[Source data — start]

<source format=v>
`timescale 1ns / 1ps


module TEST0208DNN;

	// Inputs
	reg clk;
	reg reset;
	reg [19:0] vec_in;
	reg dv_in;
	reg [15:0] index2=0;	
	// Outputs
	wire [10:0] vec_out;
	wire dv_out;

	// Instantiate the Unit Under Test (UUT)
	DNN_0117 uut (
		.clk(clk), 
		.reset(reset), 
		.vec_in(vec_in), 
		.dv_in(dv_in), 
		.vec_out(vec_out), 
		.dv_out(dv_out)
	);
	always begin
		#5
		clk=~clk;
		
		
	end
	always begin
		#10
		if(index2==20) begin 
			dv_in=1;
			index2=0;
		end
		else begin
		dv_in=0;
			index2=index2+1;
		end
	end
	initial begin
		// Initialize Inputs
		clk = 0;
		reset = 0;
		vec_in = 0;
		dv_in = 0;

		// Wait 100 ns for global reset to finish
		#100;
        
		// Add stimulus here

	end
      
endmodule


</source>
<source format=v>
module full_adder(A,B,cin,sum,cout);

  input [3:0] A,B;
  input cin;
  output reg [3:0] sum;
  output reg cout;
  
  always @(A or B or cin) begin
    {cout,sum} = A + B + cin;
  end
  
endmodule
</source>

[Source data — finish]
[Source data — start]

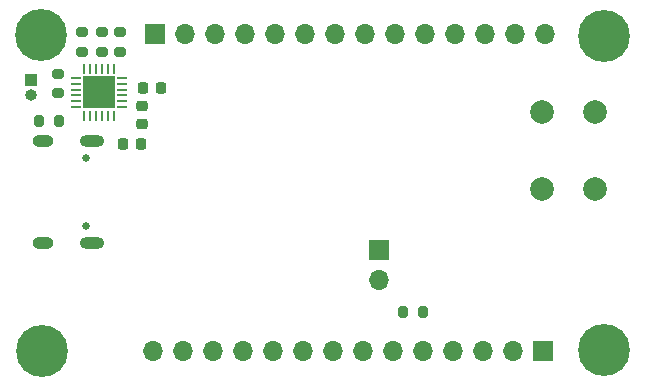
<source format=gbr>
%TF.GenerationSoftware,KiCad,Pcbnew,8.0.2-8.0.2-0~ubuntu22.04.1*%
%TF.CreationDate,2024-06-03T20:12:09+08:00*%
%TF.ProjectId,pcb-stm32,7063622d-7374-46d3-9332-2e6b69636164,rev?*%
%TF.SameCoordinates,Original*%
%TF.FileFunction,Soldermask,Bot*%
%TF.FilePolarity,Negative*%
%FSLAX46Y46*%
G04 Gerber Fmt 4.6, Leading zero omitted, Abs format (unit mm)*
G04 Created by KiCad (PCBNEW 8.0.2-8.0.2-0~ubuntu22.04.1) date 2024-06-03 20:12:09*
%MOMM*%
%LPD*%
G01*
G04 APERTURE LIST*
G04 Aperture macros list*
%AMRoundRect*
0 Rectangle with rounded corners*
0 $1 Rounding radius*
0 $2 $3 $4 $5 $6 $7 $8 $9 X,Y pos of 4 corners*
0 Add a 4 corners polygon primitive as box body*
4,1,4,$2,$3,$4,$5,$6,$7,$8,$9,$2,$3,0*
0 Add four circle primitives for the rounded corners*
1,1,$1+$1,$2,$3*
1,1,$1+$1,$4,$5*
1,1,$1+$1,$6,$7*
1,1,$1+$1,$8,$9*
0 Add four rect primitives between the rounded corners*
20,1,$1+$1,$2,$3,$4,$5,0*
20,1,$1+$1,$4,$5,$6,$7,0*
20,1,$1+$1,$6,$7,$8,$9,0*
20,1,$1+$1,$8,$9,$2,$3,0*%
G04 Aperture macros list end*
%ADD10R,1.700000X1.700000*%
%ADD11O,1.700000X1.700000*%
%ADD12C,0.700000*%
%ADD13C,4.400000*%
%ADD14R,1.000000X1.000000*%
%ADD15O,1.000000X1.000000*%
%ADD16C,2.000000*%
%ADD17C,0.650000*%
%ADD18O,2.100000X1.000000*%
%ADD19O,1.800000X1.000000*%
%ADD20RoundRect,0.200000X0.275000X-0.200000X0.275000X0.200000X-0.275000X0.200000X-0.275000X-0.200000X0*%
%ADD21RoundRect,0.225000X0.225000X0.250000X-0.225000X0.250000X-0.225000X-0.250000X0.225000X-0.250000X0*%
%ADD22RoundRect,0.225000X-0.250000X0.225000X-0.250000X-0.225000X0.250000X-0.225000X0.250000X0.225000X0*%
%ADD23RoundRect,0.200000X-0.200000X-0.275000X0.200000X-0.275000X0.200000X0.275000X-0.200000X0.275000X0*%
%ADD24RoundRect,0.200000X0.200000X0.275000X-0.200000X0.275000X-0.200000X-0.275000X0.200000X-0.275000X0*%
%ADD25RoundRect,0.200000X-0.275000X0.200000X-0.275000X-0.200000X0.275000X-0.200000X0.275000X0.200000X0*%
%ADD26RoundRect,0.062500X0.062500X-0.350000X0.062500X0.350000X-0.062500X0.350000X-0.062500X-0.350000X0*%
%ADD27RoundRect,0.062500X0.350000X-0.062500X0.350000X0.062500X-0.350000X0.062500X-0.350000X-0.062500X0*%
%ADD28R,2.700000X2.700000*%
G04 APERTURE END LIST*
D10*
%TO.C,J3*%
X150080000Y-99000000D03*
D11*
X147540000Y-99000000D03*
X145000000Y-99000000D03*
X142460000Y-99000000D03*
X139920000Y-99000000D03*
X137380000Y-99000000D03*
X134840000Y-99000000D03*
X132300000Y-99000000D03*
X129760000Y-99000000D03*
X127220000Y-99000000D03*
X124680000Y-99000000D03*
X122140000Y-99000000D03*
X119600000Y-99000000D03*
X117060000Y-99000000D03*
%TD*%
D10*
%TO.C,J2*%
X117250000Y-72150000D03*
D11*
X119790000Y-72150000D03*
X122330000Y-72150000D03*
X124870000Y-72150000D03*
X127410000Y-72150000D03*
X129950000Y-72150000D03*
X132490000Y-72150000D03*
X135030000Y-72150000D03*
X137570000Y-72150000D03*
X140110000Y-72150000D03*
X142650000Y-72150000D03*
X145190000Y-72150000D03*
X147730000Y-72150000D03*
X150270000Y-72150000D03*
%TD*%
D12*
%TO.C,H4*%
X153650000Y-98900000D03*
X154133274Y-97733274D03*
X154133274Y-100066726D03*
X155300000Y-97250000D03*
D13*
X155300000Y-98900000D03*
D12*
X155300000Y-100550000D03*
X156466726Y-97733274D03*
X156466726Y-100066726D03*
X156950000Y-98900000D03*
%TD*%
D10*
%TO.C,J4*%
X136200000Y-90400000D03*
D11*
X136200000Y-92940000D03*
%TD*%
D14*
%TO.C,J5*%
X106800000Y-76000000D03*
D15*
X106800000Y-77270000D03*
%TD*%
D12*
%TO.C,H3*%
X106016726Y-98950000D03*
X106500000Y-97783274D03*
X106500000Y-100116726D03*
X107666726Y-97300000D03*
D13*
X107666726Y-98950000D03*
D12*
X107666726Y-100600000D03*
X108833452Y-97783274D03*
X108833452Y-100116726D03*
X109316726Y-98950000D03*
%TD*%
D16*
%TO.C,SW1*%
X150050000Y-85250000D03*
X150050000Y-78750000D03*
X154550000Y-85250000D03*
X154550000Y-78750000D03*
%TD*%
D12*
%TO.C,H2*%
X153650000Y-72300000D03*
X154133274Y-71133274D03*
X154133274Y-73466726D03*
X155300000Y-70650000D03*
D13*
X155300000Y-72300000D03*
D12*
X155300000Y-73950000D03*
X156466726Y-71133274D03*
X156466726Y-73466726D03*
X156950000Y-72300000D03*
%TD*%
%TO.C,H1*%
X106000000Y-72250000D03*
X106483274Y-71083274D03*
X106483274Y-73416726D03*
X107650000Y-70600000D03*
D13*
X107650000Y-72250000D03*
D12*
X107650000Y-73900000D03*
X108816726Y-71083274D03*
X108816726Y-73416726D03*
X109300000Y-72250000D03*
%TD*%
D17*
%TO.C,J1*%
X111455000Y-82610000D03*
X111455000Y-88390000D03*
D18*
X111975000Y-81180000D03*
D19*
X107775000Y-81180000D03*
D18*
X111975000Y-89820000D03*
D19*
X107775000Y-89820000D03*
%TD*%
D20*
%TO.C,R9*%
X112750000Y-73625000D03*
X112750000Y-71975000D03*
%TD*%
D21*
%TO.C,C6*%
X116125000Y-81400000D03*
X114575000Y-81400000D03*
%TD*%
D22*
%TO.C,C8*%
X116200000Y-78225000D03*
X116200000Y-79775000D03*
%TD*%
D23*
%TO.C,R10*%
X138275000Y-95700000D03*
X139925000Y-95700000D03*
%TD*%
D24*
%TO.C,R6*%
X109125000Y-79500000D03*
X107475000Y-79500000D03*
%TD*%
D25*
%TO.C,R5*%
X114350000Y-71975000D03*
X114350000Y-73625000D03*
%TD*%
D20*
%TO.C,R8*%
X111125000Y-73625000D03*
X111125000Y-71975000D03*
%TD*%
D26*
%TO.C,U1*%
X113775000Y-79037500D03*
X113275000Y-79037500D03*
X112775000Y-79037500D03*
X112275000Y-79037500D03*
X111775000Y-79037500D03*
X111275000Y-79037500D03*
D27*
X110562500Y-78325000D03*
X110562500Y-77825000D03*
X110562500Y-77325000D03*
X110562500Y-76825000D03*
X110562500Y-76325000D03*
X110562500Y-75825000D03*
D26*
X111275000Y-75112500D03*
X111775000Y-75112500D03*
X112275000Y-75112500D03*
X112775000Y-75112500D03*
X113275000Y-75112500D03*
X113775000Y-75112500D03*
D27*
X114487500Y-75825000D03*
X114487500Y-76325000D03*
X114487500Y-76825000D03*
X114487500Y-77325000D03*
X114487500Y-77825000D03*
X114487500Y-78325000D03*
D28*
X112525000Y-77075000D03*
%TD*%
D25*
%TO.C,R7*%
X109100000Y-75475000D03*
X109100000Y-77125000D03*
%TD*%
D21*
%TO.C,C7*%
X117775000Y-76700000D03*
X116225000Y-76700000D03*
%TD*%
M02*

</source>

[Source data — finish]
[Source data — start]

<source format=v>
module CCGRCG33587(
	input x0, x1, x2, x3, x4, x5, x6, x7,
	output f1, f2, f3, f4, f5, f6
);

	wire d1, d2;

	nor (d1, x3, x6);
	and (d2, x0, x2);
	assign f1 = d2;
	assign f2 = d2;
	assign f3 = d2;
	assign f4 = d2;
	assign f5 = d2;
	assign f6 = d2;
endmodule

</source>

[Source data — finish]

# Work instructions
Take each line above that contains "assign" and copy it out.

# Your solution
	assign f1 = d2;
	assign f2 = d2;
	assign f3 = d2;
	assign f4 = d2;
	assign f5 = d2;
	assign f6 = d2;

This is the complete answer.